[Data taken from a collection]
====

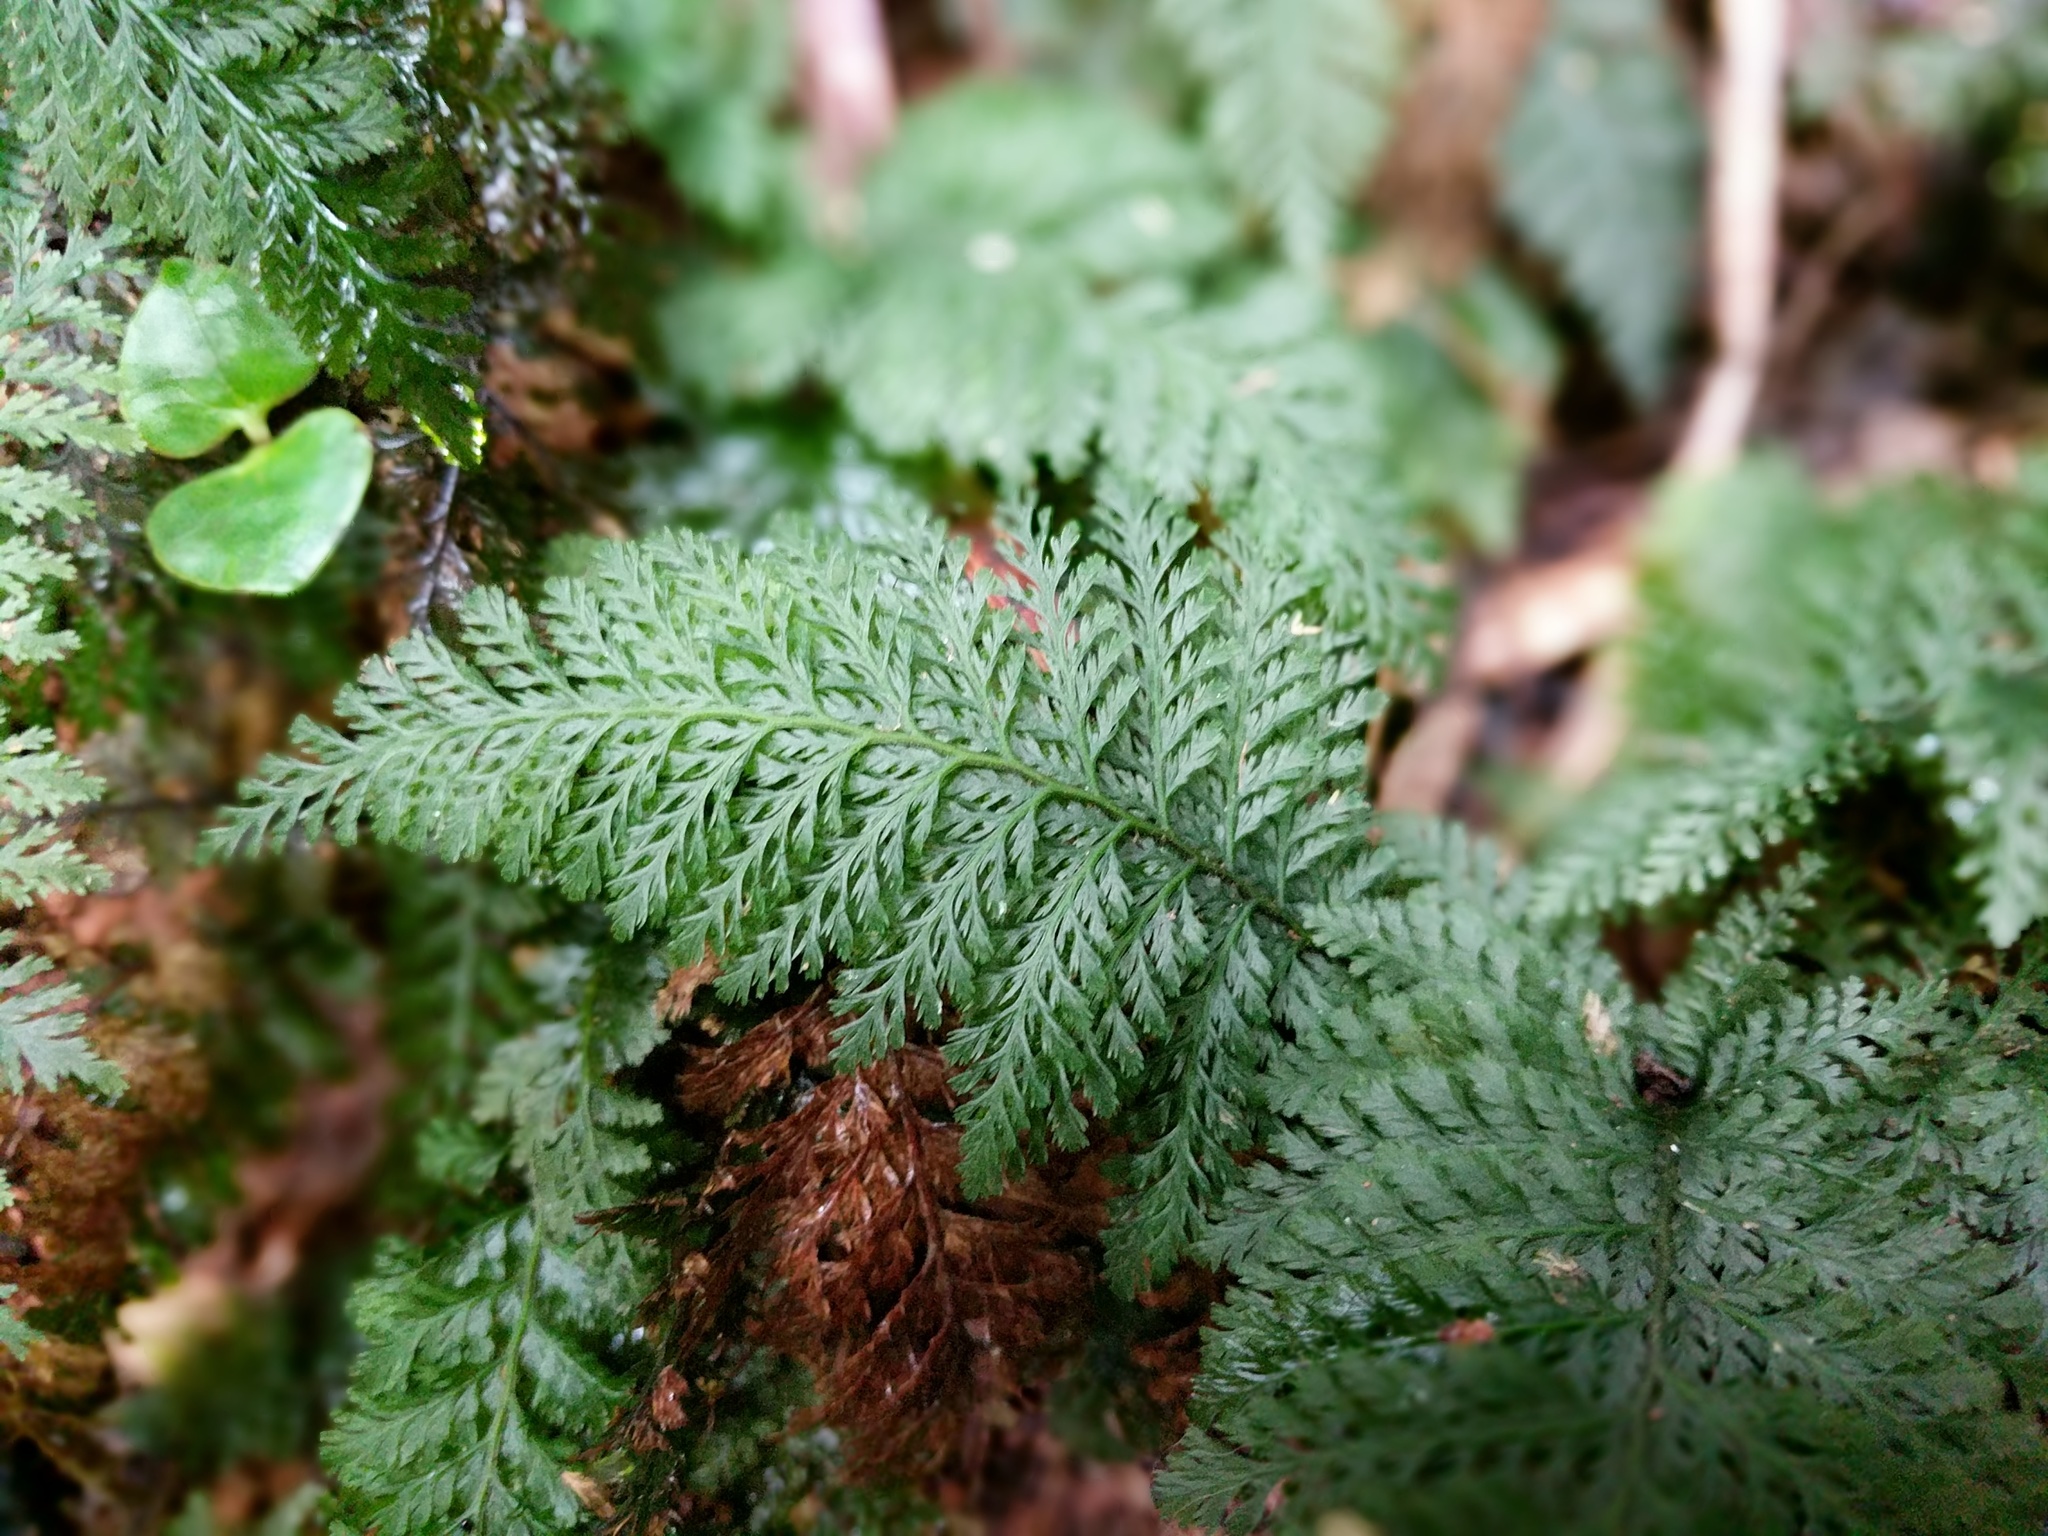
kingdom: Plantae
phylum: Tracheophyta
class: Polypodiopsida
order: Hymenophyllales
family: Hymenophyllaceae
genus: Trichomanes
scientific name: Trichomanes cupressoides
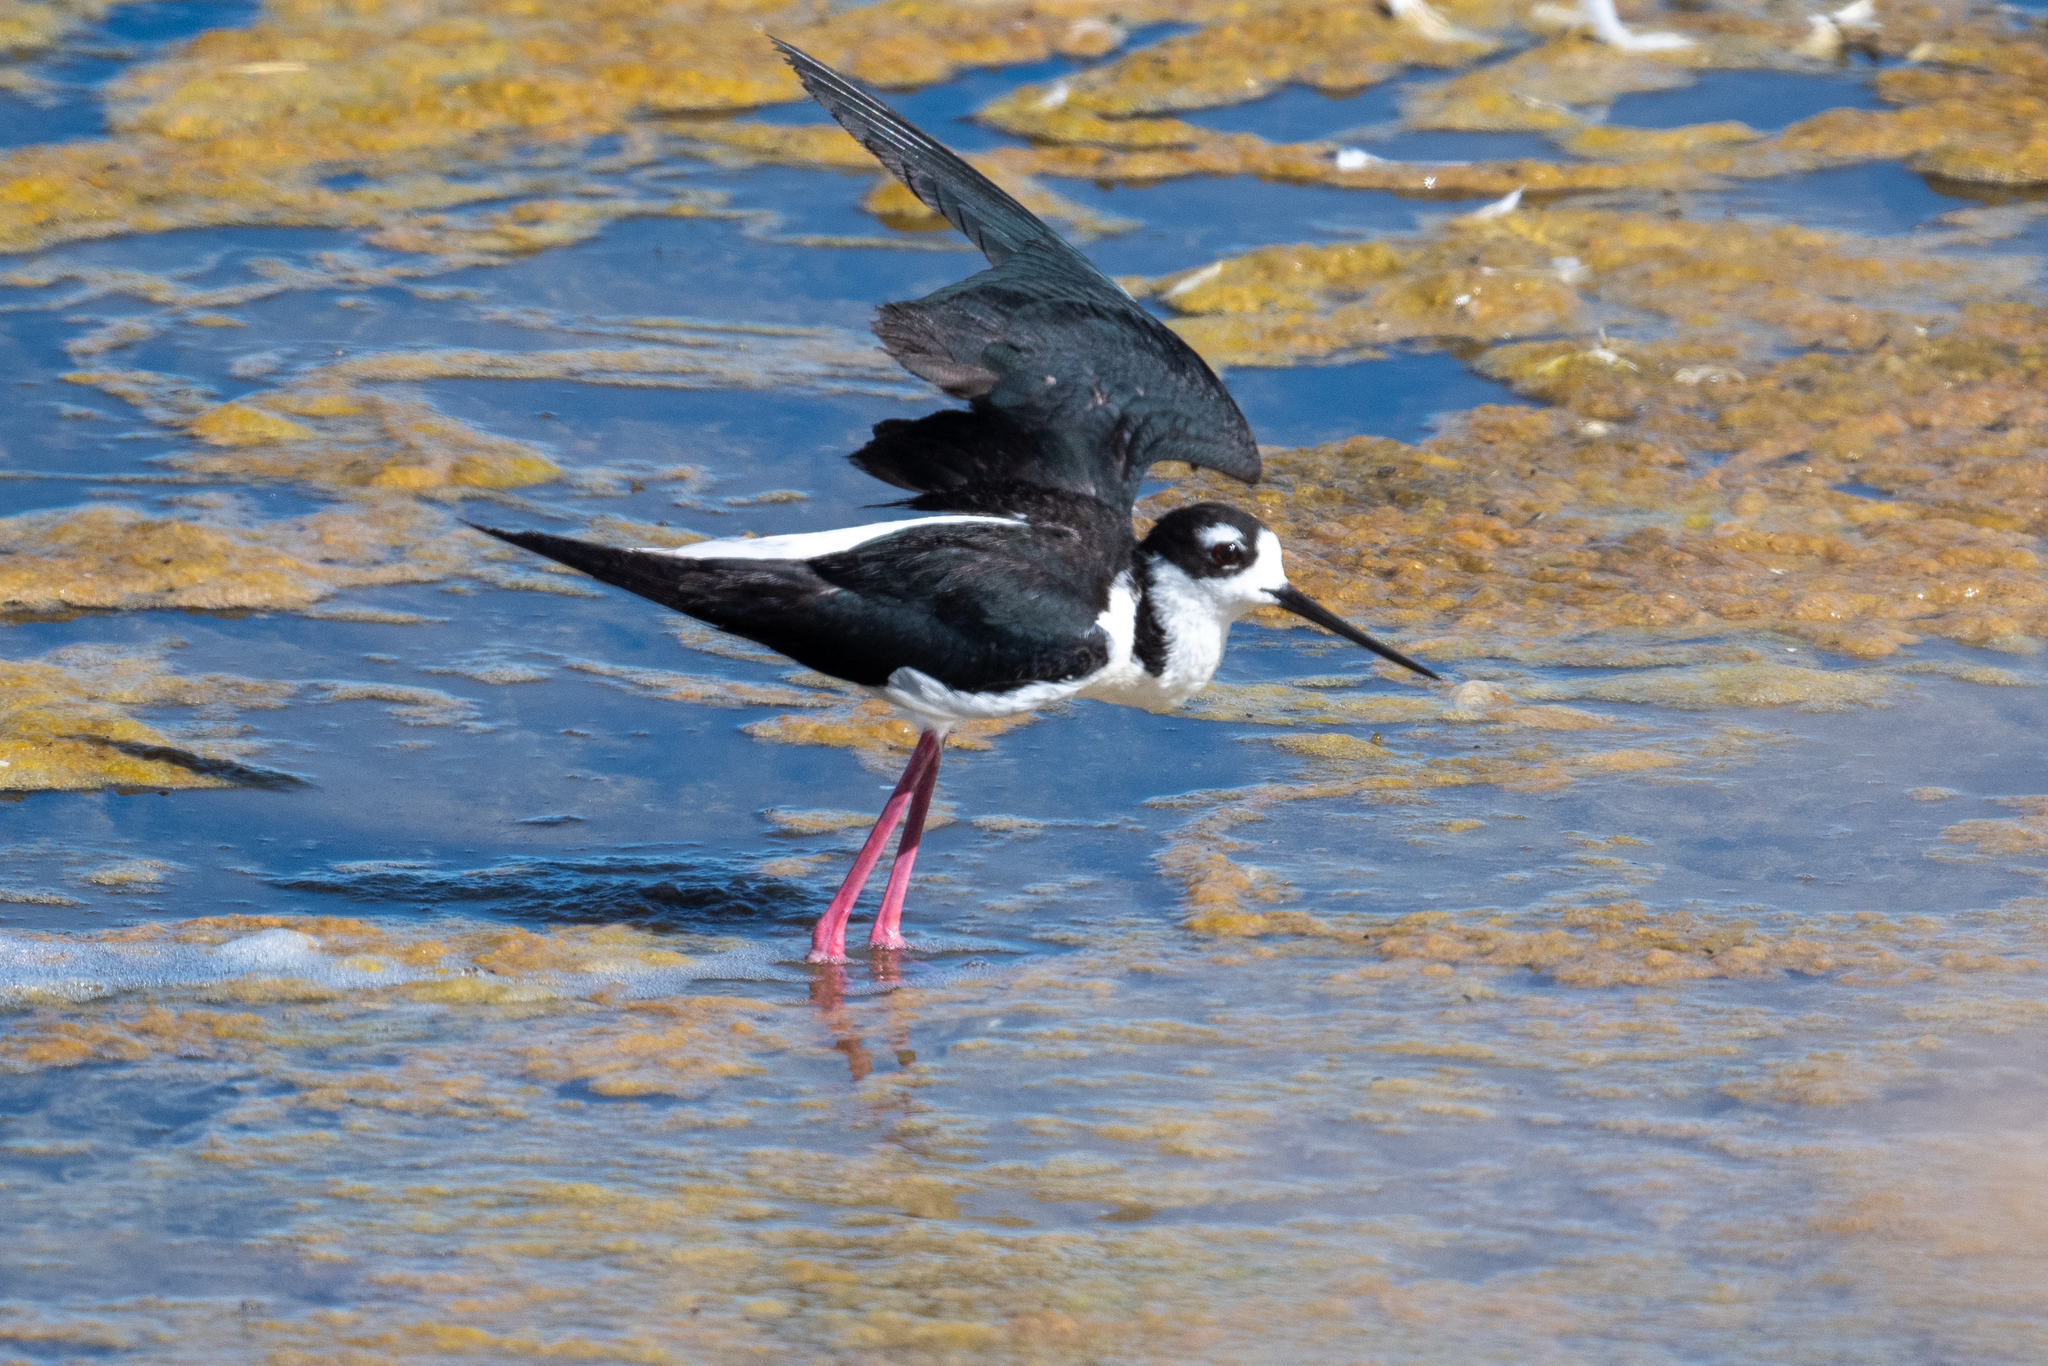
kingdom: Animalia
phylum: Chordata
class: Aves
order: Charadriiformes
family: Recurvirostridae
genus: Himantopus
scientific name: Himantopus mexicanus
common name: Black-necked stilt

====

Requirement
Render these lines as a JSON list of strings, one string per line, leaving out blank lines and the pictures.

Output
[
  "kingdom: Plantae",
  "phylum: Tracheophyta",
  "class: Polypodiopsida",
  "order: Hymenophyllales",
  "family: Hymenophyllaceae",
  "genus: Trichomanes",
  "scientific name: Trichomanes cupressoides",
  "kingdom: Animalia",
  "phylum: Chordata",
  "class: Aves",
  "order: Charadriiformes",
  "family: Recurvirostridae",
  "genus: Himantopus",
  "scientific name: Himantopus mexicanus",
  "common name: Black-necked stilt"
]